# Residential Proximity and Symptoms of Depression and Anxiety Among Adult Children Caring for Aging Parents

**Authors:** Catherine Elmore, Soojung Ahn, Malek Alnajar, Megan Hebdon, Sarah Small, Gregory Stoddard, Katherine Ornstein

PMC · DOI: 10.1093/geroni/igaf122.733 · Innovation in Aging · 2025-12-31

## TL;DR

This study examines how living close or far from aging parents affects adult children's mental health, finding that distance has little impact compared to personal health and employment.

## Contribution

The study is among the first to analyze mental health outcomes of long-distance caregivers using nationally representative data.

## Key findings

- Residential proximity was not significantly linked to depression or anxiety symptoms in caregivers.
- Poor health and employment status were stronger predictors of anxiety and depression than proximity.
- Distance caregivers are often overlooked despite providing similar levels of care as local caregivers.

## Abstract

Long-distance caregivers are an understudied subgroup of family caregivers. This study characterizes adult-child caregivers based on residential proximity to their older-adult parent, and explores associations of proximity with caregiver symptoms of depression and anxiety.

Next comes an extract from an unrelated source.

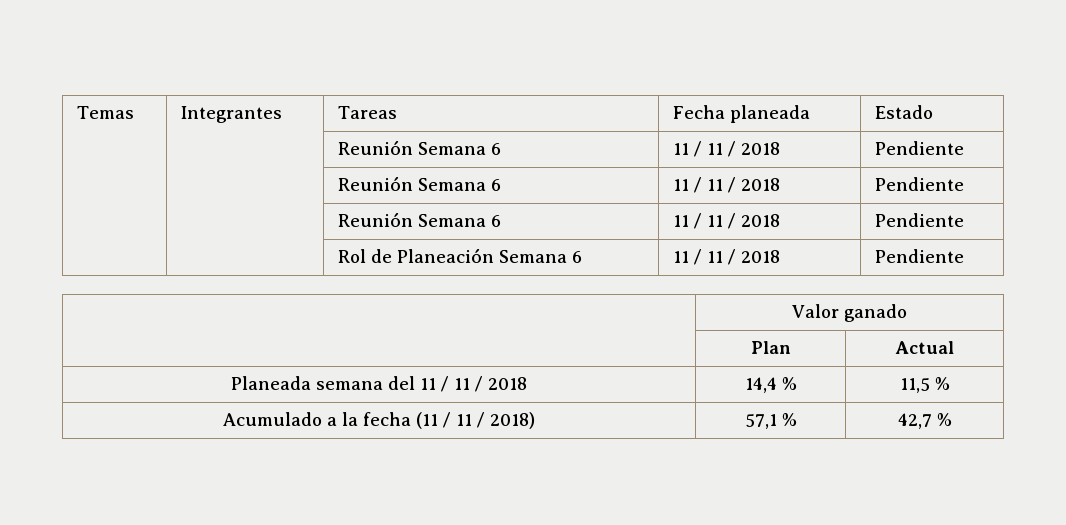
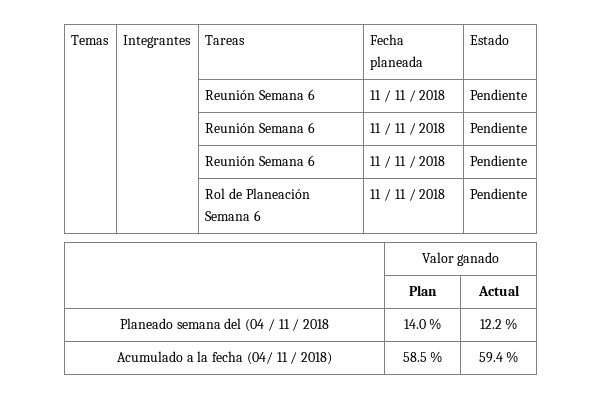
[231,376,311,390] Planeada -> [119,318,173,329] Planeado
[420,376,527,392] [744,377,797,393] [899,378,930,393] 11 / 11 / 2018 | 14,4 % | 11,5 -> [245,319,330,332] [403,318,442,330] [479,319,502,329] (04 / 11 / 2018 | 14.0 % | 12.2
[416,412,451,429] (11 / -> [246,352,273,365] (04/
[744,413,797,429] [897,413,932,429] 57,1 % | 42,7 -> [402,351,443,363] [478,352,503,363] 58.5 % | 59.4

Data from the 2021 National Health and Aging Trends Study Round 11 was linked with National Study of Caregiving IV. The sample included adult-child caregivers of Medicare beneficiaries aged 71 and older. Bivariate and multivariable Poisson regression models (stratified by education attainment) analyzed associations between proximity categories, caregiver demographics, care activities, and symptoms of depression and anxiety. The sample included 932 caregivers, representing a population of 9,171,811. In weighted analysis, 26.3% of caregivers coreside, 47.4% live 1–20 minutes away, 13.1% live 21–59 minutes away, and 13.2% live ≥1 hour away. Residential proximity to their aging parent was not a significant predictor of depression, and only marginally significant for anxiety in those with some college education. Poor/fair health predicted anxiety across all education groups; employment reduced the risk of depression for those with some college education. While adult-children provide varying types of caregiving assistance regardless of residential proximity, depression and anxiety are largely associated with caregivers’ health and financial status rather than residential proximity. Findings highlight the need for policies, services and programs that support the needs of distance caregivers, given that their needs are relatively overlooked compared to proximate/local caregivers.